The district court established that the Property qualifies as a "facility" under CERCLA, and it ruled that any releases during the Merkel Defendants' ownership did not result in the Appellants incurring response costs. The Appellants contended that the court erred, referencing Control Data Corp. v. S.C.S.C. Corp., asserting that CERCLA does not necessitate proving actual harm at the liability stage. However, the court clarified that CERCLA requires a demonstration that the defendant's release or threatened release caused harm in the form of response costs. The court found no evidence linking the Merkel Defendants' releases to an increase in the Appellants’ response costs, suggesting that any release associated with the septic system's replacement might have even reduced these costs. Consequently, the Appellants failed to establish their cost recovery claim, leading to the affirmation of the district court's decision.

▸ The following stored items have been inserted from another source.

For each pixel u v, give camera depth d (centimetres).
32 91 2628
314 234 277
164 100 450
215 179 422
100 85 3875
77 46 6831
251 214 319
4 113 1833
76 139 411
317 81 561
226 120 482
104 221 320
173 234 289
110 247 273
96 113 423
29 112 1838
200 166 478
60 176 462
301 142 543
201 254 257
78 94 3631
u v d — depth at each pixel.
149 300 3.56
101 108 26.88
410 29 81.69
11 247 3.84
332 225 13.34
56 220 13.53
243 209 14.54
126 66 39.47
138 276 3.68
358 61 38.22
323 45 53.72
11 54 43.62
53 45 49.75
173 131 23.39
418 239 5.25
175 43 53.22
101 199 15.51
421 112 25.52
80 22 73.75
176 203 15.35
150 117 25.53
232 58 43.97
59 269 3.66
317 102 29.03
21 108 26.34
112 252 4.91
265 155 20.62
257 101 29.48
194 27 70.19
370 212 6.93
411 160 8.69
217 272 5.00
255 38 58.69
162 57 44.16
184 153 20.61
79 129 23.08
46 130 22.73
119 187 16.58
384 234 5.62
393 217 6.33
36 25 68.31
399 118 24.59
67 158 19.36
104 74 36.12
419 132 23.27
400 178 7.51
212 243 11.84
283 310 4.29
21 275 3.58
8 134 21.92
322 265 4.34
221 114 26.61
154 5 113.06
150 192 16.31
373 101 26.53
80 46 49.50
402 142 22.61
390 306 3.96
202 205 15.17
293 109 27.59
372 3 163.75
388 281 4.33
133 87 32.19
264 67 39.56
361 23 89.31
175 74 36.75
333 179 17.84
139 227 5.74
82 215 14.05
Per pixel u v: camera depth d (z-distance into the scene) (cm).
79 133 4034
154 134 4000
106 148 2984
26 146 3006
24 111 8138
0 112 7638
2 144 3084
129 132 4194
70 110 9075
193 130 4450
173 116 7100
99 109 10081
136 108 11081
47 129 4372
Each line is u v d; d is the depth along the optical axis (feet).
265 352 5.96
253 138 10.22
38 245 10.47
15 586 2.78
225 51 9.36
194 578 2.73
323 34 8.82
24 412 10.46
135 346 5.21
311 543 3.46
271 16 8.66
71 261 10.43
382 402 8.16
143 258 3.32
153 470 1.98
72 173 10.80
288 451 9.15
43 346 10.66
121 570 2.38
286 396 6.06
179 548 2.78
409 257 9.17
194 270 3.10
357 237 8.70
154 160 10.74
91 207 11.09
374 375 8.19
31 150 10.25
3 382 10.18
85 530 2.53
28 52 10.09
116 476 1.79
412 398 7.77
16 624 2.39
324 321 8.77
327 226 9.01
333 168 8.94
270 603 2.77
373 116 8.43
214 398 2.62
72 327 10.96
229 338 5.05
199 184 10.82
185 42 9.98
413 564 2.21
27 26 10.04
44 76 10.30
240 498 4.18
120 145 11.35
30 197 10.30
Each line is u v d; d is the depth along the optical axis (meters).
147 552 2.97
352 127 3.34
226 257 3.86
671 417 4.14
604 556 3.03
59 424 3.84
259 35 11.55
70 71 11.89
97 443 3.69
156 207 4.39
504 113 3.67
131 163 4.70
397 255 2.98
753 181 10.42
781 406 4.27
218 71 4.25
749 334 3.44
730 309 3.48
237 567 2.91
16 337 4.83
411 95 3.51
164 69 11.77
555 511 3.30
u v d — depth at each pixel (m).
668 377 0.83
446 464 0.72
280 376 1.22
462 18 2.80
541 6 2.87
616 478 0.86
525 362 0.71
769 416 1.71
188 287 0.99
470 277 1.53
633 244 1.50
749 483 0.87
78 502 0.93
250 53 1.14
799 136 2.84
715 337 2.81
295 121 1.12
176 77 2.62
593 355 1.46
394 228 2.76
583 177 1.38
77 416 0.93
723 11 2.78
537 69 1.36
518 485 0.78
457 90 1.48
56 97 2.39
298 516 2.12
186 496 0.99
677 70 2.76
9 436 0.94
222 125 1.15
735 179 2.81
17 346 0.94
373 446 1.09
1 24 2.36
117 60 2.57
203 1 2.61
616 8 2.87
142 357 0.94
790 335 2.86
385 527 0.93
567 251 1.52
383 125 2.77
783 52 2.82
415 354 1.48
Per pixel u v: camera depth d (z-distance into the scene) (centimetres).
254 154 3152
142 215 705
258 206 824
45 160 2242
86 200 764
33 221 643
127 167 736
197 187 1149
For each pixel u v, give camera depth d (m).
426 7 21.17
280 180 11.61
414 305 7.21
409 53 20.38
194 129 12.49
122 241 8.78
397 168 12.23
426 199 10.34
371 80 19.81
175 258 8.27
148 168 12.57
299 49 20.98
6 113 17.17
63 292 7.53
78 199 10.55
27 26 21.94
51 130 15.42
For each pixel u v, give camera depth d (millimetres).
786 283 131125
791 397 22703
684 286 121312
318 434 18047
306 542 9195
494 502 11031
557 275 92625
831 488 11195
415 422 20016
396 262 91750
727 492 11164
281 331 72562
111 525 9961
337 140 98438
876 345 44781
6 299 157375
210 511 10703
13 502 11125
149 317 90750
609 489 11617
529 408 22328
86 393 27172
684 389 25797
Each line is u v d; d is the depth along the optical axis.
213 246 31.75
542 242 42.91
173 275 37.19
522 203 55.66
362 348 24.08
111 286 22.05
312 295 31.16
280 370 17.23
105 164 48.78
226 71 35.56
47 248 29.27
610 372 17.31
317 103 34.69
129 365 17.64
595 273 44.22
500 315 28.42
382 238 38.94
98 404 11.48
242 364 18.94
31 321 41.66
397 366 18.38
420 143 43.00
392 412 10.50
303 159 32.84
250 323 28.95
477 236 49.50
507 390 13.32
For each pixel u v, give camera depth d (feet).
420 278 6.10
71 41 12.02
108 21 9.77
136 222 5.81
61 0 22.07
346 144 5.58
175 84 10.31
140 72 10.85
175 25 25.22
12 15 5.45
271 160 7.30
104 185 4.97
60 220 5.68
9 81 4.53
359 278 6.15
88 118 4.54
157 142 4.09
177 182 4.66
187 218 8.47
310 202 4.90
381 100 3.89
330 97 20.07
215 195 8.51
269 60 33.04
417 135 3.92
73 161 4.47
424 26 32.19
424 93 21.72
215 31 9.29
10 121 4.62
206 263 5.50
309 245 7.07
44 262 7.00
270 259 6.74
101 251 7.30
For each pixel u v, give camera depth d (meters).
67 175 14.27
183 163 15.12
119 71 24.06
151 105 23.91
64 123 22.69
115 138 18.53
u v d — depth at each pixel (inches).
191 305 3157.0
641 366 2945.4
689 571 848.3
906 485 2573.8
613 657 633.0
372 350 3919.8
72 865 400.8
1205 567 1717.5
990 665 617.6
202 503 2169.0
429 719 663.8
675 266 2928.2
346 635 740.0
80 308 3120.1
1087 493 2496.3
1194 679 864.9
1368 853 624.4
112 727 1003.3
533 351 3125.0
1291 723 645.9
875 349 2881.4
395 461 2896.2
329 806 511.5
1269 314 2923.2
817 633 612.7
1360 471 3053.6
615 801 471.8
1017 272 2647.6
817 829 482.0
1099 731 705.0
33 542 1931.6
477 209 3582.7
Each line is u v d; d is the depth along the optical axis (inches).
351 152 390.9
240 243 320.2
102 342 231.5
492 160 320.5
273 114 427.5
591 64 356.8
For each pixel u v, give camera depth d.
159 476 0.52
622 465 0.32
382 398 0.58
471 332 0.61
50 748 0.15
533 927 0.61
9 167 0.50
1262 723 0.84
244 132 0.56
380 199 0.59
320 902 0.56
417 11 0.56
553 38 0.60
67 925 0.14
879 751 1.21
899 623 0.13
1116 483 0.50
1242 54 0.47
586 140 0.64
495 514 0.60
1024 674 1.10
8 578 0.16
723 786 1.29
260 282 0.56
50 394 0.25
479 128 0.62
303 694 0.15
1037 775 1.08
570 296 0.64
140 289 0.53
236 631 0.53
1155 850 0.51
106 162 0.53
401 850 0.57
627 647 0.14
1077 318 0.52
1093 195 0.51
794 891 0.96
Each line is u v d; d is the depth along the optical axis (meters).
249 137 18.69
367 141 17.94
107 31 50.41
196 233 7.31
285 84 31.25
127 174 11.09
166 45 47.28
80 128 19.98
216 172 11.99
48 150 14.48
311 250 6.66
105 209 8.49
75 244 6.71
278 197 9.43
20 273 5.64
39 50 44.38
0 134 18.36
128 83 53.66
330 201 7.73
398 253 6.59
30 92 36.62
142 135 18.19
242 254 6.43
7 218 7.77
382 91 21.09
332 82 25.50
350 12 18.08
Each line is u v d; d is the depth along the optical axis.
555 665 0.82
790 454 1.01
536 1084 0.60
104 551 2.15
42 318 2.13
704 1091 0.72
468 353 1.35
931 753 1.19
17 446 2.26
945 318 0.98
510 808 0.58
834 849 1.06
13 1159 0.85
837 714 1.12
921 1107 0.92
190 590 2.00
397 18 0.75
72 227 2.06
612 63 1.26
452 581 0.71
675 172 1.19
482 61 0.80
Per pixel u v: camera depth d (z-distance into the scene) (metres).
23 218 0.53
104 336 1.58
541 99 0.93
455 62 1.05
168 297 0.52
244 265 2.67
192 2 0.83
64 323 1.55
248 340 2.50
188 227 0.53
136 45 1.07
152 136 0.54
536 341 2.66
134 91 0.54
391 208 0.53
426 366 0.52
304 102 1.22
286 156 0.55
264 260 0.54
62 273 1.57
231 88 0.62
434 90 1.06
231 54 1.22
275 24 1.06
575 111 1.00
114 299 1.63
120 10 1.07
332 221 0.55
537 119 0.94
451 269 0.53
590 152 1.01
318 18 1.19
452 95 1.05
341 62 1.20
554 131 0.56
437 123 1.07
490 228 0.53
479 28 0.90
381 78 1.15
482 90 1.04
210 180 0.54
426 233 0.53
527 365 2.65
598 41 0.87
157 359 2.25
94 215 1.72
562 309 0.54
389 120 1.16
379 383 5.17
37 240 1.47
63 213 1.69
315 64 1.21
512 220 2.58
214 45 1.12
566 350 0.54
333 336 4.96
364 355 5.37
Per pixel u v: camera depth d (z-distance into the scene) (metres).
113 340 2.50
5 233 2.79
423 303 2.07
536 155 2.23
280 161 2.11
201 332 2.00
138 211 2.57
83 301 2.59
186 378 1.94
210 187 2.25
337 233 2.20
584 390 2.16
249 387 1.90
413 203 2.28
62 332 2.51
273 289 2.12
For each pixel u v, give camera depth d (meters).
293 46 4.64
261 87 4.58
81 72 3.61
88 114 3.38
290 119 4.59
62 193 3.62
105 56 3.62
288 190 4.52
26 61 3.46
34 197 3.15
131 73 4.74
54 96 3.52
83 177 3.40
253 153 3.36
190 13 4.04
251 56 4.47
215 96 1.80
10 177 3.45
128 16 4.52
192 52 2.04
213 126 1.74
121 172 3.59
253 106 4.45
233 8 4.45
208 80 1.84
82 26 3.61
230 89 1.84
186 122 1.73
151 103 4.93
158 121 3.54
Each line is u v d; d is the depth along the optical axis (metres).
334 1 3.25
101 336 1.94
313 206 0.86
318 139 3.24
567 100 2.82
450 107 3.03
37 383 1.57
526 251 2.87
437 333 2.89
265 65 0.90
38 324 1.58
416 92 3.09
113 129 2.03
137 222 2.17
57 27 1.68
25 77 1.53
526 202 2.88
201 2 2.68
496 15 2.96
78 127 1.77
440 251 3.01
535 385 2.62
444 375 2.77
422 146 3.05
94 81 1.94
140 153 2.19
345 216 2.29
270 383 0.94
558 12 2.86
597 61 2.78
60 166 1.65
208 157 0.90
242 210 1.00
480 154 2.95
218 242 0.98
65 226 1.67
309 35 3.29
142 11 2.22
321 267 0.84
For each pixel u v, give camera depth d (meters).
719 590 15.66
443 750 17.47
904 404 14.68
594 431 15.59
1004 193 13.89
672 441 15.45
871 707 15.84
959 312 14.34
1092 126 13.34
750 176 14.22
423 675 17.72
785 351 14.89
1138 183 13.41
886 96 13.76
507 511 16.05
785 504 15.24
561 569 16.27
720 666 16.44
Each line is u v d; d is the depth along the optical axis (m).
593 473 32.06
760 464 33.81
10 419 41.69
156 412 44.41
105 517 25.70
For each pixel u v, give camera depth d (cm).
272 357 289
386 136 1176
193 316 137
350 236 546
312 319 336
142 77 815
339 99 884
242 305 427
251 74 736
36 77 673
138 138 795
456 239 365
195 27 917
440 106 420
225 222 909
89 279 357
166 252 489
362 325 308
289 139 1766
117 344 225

Furthermore, even if causation were established, the Appellants could not satisfy the fourth prong of cost recovery under CERCLA. They argued that the Merkel Defendants were responsible for two instances of hazardous substance disposal: the septic tank replacement and the failure to remove known contaminants, leading to the passive migration of CVOCs. Under CERCLA, a "Disposal" involves any action that allows hazardous waste to enter the environment. Despite these claims, the court indicated that the Appellants did not adequately demonstrate that these actions constituted a Disposal under the definitions provided by CERCLA, thus reinforcing the district court's ruling.

United States v. 150 Acres of Land, 204 F.3d 698 (6th Cir. 2000) establishes that "Disposal" and "release" are distinct concepts under CERCLA, with "release" encompassing a broader range of actions. A "Disposal" necessitates "active human conduct" linked to the introduction of substances into the environment, while cross-contamination from prior ownership also qualifies as a Disposal. The Merkel Defendants were not found liable for Disposal in two claims: first, the replacement of a septic tank did not cause additional contamination, as chlorinated volatile organic compounds (CVOCs) were already present and no active conduct contributed further to the contamination; second, the argument that passive migration of hazardous substances during their ownership constituted Disposal was rejected, as passive migration is not recognized as Disposal under CERCLA. Consequently, the district court’s determination of no liability for the Merkel Defendants is upheld. The Appellants proceeded under 42 U.S.C. § 9607(a) because they were deemed innocent landowners under 42 U.S.C. § 9607(b)(3). The definition of "release" includes various forms of hazardous substance discharge into the environment, as outlined in 42 U.S.C. § 9601(22).